▸ Work instructions:
Lines before the one containing "thumb mcp: (95, 115)" are not wanted; restate the rest below word for word, through the last line, but drop any pictures.

▸ Supplied information:
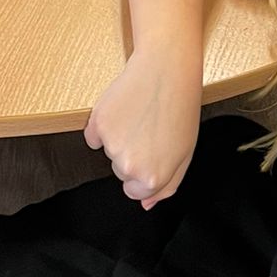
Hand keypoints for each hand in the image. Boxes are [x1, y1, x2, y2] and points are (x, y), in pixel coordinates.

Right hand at [84, 49, 202, 205]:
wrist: (166, 70)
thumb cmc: (180, 109)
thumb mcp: (184, 155)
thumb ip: (166, 186)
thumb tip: (145, 205)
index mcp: (152, 179)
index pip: (135, 191)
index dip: (145, 169)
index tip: (153, 150)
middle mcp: (129, 167)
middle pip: (120, 171)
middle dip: (132, 154)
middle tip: (149, 129)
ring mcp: (111, 145)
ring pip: (108, 151)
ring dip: (119, 137)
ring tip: (140, 114)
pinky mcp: (97, 123)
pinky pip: (93, 135)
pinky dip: (102, 125)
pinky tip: (122, 109)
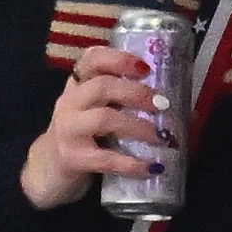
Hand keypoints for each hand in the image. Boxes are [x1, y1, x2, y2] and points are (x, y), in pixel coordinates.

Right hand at [21, 40, 167, 210]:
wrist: (46, 173)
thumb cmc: (82, 139)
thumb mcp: (95, 115)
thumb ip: (125, 107)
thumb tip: (185, 111)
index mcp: (77, 87)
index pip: (91, 59)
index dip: (118, 58)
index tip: (145, 67)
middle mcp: (69, 103)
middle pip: (103, 86)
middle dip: (137, 92)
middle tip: (163, 105)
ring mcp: (68, 130)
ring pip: (104, 118)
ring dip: (138, 126)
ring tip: (162, 137)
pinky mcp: (71, 158)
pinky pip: (104, 158)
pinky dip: (130, 163)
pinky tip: (150, 167)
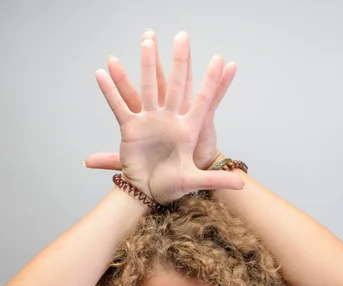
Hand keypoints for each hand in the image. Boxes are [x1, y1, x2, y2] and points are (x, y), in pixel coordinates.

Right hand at [87, 31, 243, 204]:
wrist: (149, 192)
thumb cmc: (173, 185)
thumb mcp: (196, 181)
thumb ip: (217, 180)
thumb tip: (241, 186)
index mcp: (187, 129)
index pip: (203, 101)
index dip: (212, 82)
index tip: (221, 60)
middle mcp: (169, 120)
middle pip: (175, 85)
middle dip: (179, 61)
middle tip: (182, 37)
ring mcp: (149, 121)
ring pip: (147, 88)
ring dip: (147, 64)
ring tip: (147, 40)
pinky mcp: (130, 128)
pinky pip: (119, 106)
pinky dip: (110, 91)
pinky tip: (101, 72)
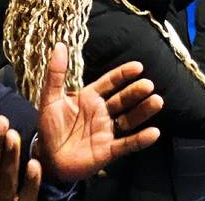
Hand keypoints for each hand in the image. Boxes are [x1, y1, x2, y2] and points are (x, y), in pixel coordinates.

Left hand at [34, 43, 161, 183]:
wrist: (47, 158)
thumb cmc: (49, 127)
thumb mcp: (50, 98)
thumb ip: (56, 73)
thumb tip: (59, 45)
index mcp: (90, 98)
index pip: (110, 82)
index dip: (123, 74)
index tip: (138, 66)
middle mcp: (102, 113)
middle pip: (123, 99)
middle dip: (135, 92)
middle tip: (148, 85)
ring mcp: (107, 131)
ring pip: (129, 119)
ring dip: (143, 111)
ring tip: (156, 101)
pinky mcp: (109, 150)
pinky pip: (127, 144)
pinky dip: (140, 139)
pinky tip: (153, 132)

▸ Response to the exercise:
thumb mcp: (95, 115)
thumb ip: (125, 107)
thumb tip: (185, 111)
index mcp: (77, 87)
index pip: (91, 59)
index dip: (118, 58)
index tip: (145, 67)
middle mcp: (69, 103)
middle pip: (103, 86)
middle dip: (137, 92)
middle tip: (163, 105)
ring mcp: (68, 130)
ring pip: (104, 118)
ring dip: (138, 126)
ring tip: (162, 137)
pinky mcp: (71, 158)
pinky pip: (104, 158)
pinky dip: (130, 163)
pinky tip: (150, 167)
Hand keypoints for each hand in the image. Boxes are [x1, y1, x2, y2] and points are (x, y), in pixel coordinates.

Right hand at [87, 31, 243, 204]:
wrist: (149, 192)
thumb cmc: (173, 185)
thumb mcp: (196, 181)
thumb ip: (217, 180)
thumb tip: (241, 186)
index mcp: (187, 129)
index pip: (203, 101)
index dip: (212, 82)
index tip: (221, 60)
middle mcp: (169, 120)
middle pip: (175, 85)
middle dip: (179, 61)
middle tip: (182, 37)
ring mcp: (149, 121)
ring pip: (147, 88)
ring dip: (147, 64)
ring tip: (147, 40)
pinky mcp: (130, 128)
pinky pip: (119, 106)
pinky dip: (110, 91)
pinky tip: (101, 72)
Hand keypoints for each hand in the image. Boxes are [x1, y1, x2, y2] and points are (x, y), in pixel coordinates.

Left hand at [34, 43, 161, 183]:
wrist: (47, 158)
thumb cmc: (49, 127)
thumb mcp: (50, 98)
thumb ip: (56, 73)
thumb tip: (59, 45)
index mcp: (90, 98)
index pip: (110, 82)
index dip: (123, 74)
index tip: (138, 66)
middle mcp: (102, 113)
middle pip: (123, 99)
middle dip: (135, 92)
middle tip: (148, 85)
ring mcp: (107, 131)
ring pip: (129, 119)
ring dip: (143, 111)
ring tip: (156, 101)
pinky mcp: (109, 150)
pinky pip: (127, 144)
pinky dip: (140, 139)
pinky tip: (153, 132)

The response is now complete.